**Your instructions:** Continue the forum thread below, in which snow-removal contractors offer to travel for a storm, starting after the question about how the transport fee was set.

# Willing To Travel for Storm



## diesellandscape (Jul 17, 2009)

Were not expecting snow in the pgh area this weekend, so we would be willing to travel.

2011 18kgvw Dump 9.2 V-Plow & UTG Spreader
$1400 Transport Fee 
$75 Hour W/Driver (50 Hour min)

(3) 9k Skidloader
$1400 Transport Fee Without Truck or
$500 With Truck
10ft Pusher
$70 Hour w/Opp (50 Hour Min)

2011 3/4 Ton Truck w/ 8.2 V-plow & 16ft Ebling
$1400 Transport Fee
$80hr w/driver (50 hour min)

pm if interested


----------



## Precision Lawn (Jan 2, 2004)

Will travel if help is needed


----------



## blowerman (Dec 24, 2007)

diesellandscape;1589623 said:


> Were not expecting snow in the pgh area this weekend, so we would be willing to travel.
> 
> 2011 18kgvw Dump 9.2 V-Plow & UTG Spreader
> $1400 Transport Fee
> ...


Just curious, 
How did you come up with the transport fee amount?

**Raw data:**

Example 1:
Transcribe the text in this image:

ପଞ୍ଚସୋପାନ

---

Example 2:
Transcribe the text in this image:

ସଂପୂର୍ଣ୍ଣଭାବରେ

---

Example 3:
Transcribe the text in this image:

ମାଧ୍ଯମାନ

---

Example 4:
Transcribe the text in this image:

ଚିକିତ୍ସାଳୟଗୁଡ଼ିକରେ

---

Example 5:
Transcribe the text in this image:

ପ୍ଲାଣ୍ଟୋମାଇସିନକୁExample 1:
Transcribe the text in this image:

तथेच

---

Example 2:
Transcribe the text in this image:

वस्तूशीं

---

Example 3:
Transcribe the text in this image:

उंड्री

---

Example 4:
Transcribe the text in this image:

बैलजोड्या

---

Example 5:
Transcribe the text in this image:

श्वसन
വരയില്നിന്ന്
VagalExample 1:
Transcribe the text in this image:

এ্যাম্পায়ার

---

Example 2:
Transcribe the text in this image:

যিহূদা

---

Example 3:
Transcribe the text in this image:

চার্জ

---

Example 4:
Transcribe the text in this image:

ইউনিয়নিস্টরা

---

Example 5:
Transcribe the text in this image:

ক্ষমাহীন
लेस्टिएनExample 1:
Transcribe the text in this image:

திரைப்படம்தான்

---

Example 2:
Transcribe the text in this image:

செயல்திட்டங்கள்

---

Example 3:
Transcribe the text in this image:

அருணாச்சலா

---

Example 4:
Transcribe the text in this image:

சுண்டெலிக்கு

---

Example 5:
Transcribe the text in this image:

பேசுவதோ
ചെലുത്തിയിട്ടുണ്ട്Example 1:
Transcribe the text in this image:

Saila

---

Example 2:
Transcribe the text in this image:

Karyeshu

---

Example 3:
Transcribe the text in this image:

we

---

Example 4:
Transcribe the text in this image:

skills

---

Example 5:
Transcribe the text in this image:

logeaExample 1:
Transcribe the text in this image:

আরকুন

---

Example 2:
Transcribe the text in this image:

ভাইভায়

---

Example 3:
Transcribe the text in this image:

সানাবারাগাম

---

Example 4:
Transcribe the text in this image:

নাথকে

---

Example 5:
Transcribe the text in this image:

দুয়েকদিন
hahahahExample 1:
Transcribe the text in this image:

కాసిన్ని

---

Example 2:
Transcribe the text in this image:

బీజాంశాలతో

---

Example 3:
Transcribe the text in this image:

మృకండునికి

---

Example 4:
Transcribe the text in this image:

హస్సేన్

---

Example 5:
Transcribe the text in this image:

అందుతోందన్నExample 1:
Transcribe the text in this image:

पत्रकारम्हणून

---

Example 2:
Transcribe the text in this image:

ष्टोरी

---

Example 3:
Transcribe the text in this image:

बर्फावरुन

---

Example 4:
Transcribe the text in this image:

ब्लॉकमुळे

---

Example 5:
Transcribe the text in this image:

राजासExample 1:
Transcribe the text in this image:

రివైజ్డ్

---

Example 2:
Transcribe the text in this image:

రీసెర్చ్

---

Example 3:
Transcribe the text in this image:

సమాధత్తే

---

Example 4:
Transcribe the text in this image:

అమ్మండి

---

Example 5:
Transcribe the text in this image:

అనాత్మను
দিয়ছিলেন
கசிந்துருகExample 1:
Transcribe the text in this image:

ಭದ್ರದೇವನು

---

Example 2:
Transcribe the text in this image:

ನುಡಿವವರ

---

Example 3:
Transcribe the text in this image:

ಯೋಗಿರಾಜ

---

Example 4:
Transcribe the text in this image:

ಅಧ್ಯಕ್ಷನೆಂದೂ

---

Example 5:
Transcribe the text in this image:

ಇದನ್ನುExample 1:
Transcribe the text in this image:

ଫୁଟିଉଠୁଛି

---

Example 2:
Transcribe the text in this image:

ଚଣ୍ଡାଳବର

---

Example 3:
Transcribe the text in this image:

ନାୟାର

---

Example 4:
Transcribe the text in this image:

**Expected answer:**
Based on the hourly, are you 18.7 hours away?


----------



## bln (Feb 12, 2004)

Around here the contracts are so tight that the transport fee would be enough to kill us.


----------



## Marek (Nov 16, 2005)

Rates look low to me


----------



## alldayrj (Feb 28, 2010)

I find the 50 hr minimum interesting


----------



## SuperDutyFords1 (Feb 8, 2013)

Have up to 10 trucks willing to travel for storm. No transport fee. $100 an hour onsite


----------



## THEGOLDPRO (Jun 18, 2006)

SuperDutyFords1;1590839 said:


> Have up to 10 trucks willing to travel for storm. No transport fee. $100 an hour onsite


With a 100 hour minimum? lol


----------



## SuperDutyFords1 (Feb 8, 2013)

hey with 2' of snow and traveling 10 hours 25 an hour on top of a reasonible 75 for ten trucks is pretty reasonable considering there will be places /contracts people wont get to for days


----------



## SuperDutyFords1 (Feb 8, 2013)

In central ohio we wont pull on a lot for less than 85 hour


----------



## rjm06590 (Mar 23, 2009)

Four trucks ready to travel to North Jersey Long Island area if needed.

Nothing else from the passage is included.